データサイエンス実戦講座[第3回]仮説検定の徹底理解とp値によるリスク対策(後編)
統計学の中で最もよく使われる仮説検定の原理を理解して、現実の問題解決のための3つのスキル(①アクションプランとリスク対策の立案、➁パラメトリック検定とノンパラメトリック検定の併用、③統計解析ソフトの活用)を手に入れよう。
Description
データサイエンス実戦講座の第3回のテーマは、前回に続いて仮説検定です。統計学の中でも実務で最もよく使われる手法のひとつで、例えば製品の改良開発が成功か失敗かの二者択一の仮説を立てて、統計学の視点から判定を下します。検定の原理を理解して現実世界の問題解決に活かすためのポイントは次の3つです。
①アクションプランとリスク対策の立案・・・検定とは仮説の発生頻度の推定であり、仮説の「真偽」と判定の「正誤」は分かりません。問題解決には「真と偽」×「正と誤」=4つのケースに対するアクションプランとリスク対策が必要で、これらを立案する方法が習得できます。
➁パラメトリック検定とノンパラメトリック検定の併用・・・現実に起こる社会現象や自然現象のデータは正規分布しているとは限りません。このため、母集団に正規分布などを仮定するパラメトリック検定だけでなく、歪んだ分布や外れ値のある分布に適用できるノンパラメトリック検定も必要で、これらを併用する2段構えの分析力が得られます。
③統計解析ソフトの活用・・・多くの手法を知っていても使えなければ意味がありません。アムステルダム大学が開発したフリーの統計解析ソフトJASPを駆使して、実戦的な演習問題を通して応用力が身に付きます。
今回のコース(後編)では2サンプルの問題、2サンプル以上の問題、分割表の問題について、パラメトリックとノンパラメトリックを併せて8種類の検定手法を扱います。
データサイエンスといえば機械学習やディープラーニングのさまざまな手法や、注目の生成AIを実現する大規模言語モデルが思い浮かぶでしょう。しかし、その礎となっているのはデータ分析の技術です。それは百年以上も前から自然・社会・人文科学の進歩を支えてきた古典的(頻度論的)統計学であり、かつては異端扱いされながらもビッグデータ時代の訪れとともに蘇ったベイズ統計学です。最新のデータサイエンスを学ぶためには、まず統計学の基礎をしっかり押さえておきましょう。
What You Will Learn!
- 自然現象や社会現象のメカニズムを分析するデータサイエンスの様々な手法について、複数のコースに分けて1つずつ習得していきます。古典的な頻度論の統計学から最新のディープラーニングまで、原理の理解と実務への応用を目指します。

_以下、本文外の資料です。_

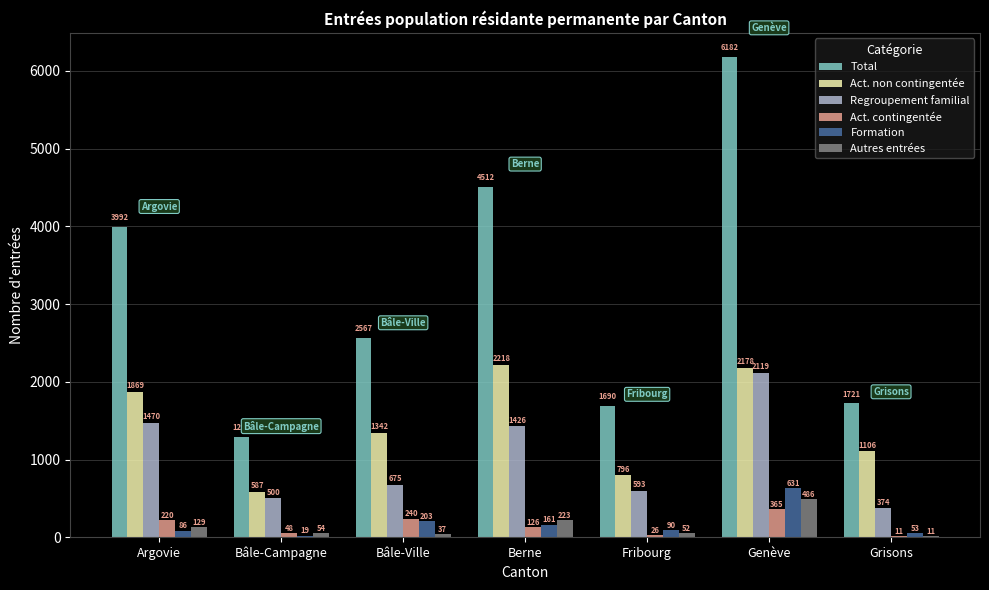

Count the number of categories in the chart.

7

- 第3回目のコースは前回に引き続いて仮説検定です。統計学のなかでも実務において最もよく使われる手法です。今回のコースではパラメトリックとノンパラメトリックを合わせて8種類の仮説検定手法について、ロジックを解きほぐして分かりやすく説明します。
- 仮説検定は相反する仮説を立てて頻度の高い方を推定するという手法です。しかし、仮説の真偽については不明であり、頻度の低い事も起こり得ます。仮説の真偽と頻度の高低を掛けた2×2=4通りのケースについて、検定結果をもとに実戦的なリスク対策を踏まえた意思決定と行動選択の方法を学びます。

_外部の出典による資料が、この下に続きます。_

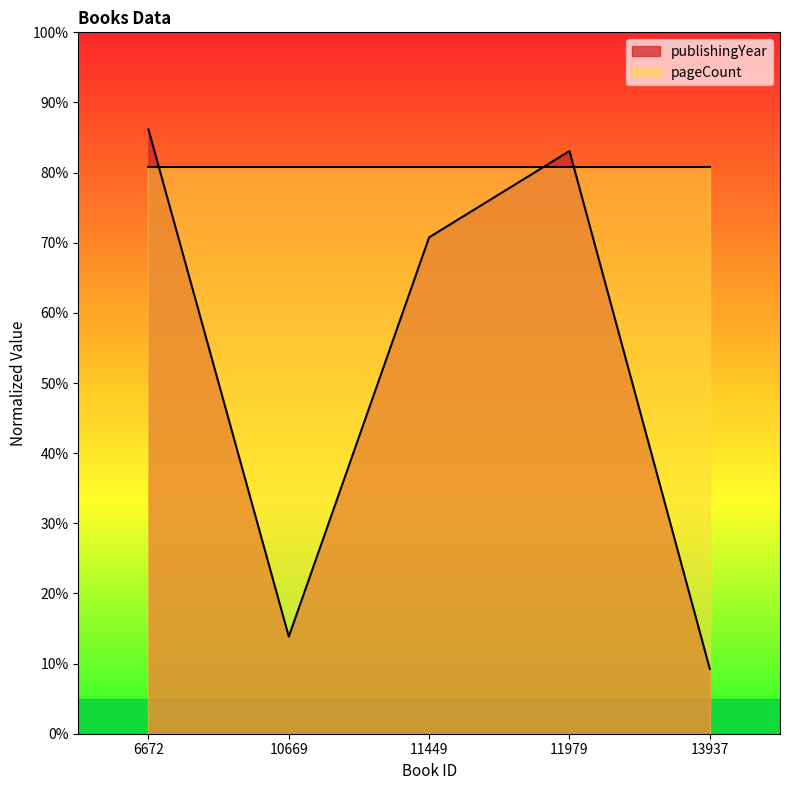

Reading left to right, transcribe all the data shown in this chart.

86.2	13.8	70.8	83.1	9.2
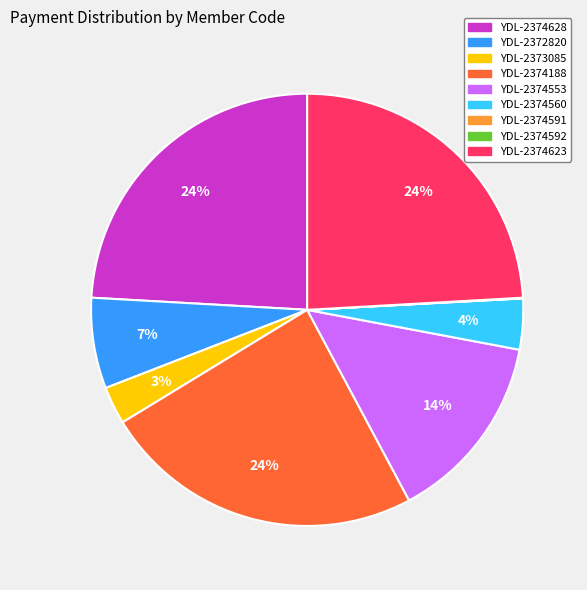

True or false: YDL-2374188 accounts for 24% of the total.

True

- 仮説検定には、母集団に正規分布などを仮定するパラメトリック検定と、何も仮定しないノンパラメトリック検定があります。統計学の基礎レベルでは前者しか扱わないのが普通ですが、現実には正規分布に従わない現象や、母集団の分布が分からない場合も多々あります。本コースでは問題に応じて両方の手法が使えるように学習します。
- JASPというフリーの統計解析ソフトを演習問題で使用します。アムステルダム大学が開発したソフトで、メニューは日本語化されています。仮説検定ではパラメトリックとノンパラメトリックの手法が利用できます。豊富な機能を持ち、ベイズ統計の手法も使えますので、日々の勉学や実務にも役立つスキルを身に着けることができるでしょう。
- 前回と今回は仮説検定の特集です。パラメトリック検定とノンパラメトリック検定の両方を合わせると手法がとても多くなるため、前編と後編に分けました。今回の後編では2サンプルの検定、分散分析、分割表の検定を対象として、実戦的な演習問題を解きながら、検定結果を実務レベルのアクションプランとリスク対策を立案する能力が養えます。
Who Should Attend!
- 学業や業務でデータ分析を必要としている方、将来データアナリストを目指す方、データサイエンスに興味のある方であればどなたでも。 データ分析の初心者から学び直しの中級者。